To generate fresh training data for a particular cell line and dataset (e.g. K562 with EPW features), run:

./generate_region.sh K562/epw.json

from the repo directory. This will generate enhancers, promoters, enhancer-promoter pairs, and features for those pairs using the JSON configuration file for that cell line and dataset. The resulting training.h5 file can be converted to a compressed CSV using the bundled utils/hdf_to_csv.py script if desired. Either of the resulting files should be equivalent (modulo random number generation) to pre-generated training datasets in the repository.

Configuration Files

Each cell line and dataset (EP, EEP, and EPW) have a JSON configuration file. These are simply key-value pairs in a human-readable format similar to a Python dictionary, and are simple to load in R or Python if desired. For example, the K562/ep.json file consists of the following:

{
  "working_dir": "output-ep",
  "training_fn": "training.h5",
  "dependent_variable": "label",
  "dependent_values": [0, 1],
  "sample_name_variables": ["enhancer_name", "promoter_name"],
  "nonpredictor_variables": ["enhancer_chrom", "enhancer_start", "enhancer_end", "promoter_chrom", "promoter_start", "promoter_end", "window_chrom", "window_start", "window_end", "window_name", "active_promoters_in_window", "interactions_in_window", "enhancer_distance_to_promoter", "bin"],
  "regions": ["enhancer", "promoter"],
  "enhancer_extension_size": 0,
  "promoter_extension_size": 0
}

This specifies a working directory (relative to the configuration file) where generated files should be placed, the desired name of the training file, the column name of the dependent variable (labels) and what values it takes, column names that should be used as the index (row names) of the training data once loaded, column names that should be dropped before fitting a classifier, what genomic regions to generate features for, and how far to extend enhancers and promoters (in bp).

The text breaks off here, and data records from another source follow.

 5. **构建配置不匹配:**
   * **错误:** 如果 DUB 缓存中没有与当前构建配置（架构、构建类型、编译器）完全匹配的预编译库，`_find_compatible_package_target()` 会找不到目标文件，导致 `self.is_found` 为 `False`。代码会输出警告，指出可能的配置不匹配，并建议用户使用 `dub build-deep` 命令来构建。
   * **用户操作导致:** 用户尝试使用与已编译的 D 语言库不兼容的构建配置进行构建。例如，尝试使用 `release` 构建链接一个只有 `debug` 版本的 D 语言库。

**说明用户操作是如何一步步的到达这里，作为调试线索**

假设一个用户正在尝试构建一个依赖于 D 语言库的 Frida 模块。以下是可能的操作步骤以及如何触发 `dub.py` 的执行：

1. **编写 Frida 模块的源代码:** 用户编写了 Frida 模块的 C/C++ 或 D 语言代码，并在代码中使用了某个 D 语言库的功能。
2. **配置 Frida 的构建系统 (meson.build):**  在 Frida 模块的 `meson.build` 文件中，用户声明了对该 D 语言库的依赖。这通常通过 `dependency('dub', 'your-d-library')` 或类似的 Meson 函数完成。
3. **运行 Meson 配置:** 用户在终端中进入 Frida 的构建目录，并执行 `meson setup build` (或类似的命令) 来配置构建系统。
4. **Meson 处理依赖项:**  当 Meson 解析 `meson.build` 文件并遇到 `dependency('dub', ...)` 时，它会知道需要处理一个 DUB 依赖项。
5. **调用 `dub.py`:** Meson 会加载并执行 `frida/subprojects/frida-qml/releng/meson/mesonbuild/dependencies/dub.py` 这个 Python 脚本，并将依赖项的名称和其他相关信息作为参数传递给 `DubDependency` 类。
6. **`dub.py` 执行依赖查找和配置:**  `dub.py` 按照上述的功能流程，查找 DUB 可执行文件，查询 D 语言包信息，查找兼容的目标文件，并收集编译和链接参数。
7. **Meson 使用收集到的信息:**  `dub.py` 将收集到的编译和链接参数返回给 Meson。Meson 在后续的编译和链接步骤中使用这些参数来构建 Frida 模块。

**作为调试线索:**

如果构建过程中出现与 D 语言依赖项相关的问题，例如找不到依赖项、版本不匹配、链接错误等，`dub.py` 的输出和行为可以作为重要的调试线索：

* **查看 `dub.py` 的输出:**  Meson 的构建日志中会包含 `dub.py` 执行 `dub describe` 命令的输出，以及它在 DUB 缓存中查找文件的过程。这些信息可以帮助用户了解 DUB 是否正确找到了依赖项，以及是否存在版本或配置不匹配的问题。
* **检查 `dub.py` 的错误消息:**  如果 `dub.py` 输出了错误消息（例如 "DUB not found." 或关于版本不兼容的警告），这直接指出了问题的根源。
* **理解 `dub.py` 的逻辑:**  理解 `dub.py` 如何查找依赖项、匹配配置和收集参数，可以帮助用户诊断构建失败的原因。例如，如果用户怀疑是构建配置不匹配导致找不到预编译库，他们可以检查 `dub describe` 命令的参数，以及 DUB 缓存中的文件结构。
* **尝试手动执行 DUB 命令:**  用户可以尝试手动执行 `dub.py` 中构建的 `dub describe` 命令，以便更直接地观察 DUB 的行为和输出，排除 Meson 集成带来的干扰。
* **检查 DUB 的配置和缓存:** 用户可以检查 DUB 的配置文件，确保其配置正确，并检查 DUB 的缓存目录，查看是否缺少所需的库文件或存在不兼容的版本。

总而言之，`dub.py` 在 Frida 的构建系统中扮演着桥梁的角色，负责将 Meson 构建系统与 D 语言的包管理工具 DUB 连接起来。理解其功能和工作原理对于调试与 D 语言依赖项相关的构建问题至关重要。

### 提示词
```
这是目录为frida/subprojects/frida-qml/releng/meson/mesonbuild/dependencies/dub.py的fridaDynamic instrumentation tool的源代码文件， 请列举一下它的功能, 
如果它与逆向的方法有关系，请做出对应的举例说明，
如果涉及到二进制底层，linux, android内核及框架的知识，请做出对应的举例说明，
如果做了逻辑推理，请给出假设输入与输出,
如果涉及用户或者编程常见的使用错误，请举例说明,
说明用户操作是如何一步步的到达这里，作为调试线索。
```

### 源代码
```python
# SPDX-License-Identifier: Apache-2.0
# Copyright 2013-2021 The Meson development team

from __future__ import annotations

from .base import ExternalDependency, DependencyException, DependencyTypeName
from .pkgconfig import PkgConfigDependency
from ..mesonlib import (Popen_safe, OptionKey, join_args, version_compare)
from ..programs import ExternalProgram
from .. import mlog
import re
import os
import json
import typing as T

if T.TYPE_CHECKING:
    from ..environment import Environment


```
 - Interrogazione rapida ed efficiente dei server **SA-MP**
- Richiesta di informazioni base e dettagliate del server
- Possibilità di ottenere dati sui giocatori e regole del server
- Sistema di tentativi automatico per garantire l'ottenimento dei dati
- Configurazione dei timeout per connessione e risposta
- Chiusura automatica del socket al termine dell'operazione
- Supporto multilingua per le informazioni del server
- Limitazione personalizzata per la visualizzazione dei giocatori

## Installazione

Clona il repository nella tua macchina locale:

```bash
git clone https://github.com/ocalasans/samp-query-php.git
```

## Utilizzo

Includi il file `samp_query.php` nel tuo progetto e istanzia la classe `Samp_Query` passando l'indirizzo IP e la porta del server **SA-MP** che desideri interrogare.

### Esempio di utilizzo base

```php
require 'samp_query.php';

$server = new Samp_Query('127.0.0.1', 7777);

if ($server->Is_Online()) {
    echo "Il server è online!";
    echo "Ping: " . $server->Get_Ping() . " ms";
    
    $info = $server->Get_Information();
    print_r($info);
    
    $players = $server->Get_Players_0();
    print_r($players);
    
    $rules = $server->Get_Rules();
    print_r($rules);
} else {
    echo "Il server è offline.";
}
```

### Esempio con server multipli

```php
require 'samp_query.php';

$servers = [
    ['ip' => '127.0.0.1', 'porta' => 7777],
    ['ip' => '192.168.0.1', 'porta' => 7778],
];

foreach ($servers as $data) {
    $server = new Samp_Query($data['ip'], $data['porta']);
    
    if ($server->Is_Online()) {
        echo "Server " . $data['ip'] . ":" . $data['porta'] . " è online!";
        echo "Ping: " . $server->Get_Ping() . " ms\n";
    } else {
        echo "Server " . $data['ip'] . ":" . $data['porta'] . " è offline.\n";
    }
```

Since most settings are shared between datasets within a given cell line, we chose a single file (ep.json) to be the primary configuration from which other configurations inherit. Thus we can define a new configuration (epw.json) for enhancer, promoter, and window regions (EPW) by overriding just a few settings:

{
  "base_config_fn": "ep.json",
  "working_dir": "output-epw",
  "regions": ["enhancer", "promoter", "window"]
}

This says to read settings from ep.json but to override the working directory and add window features.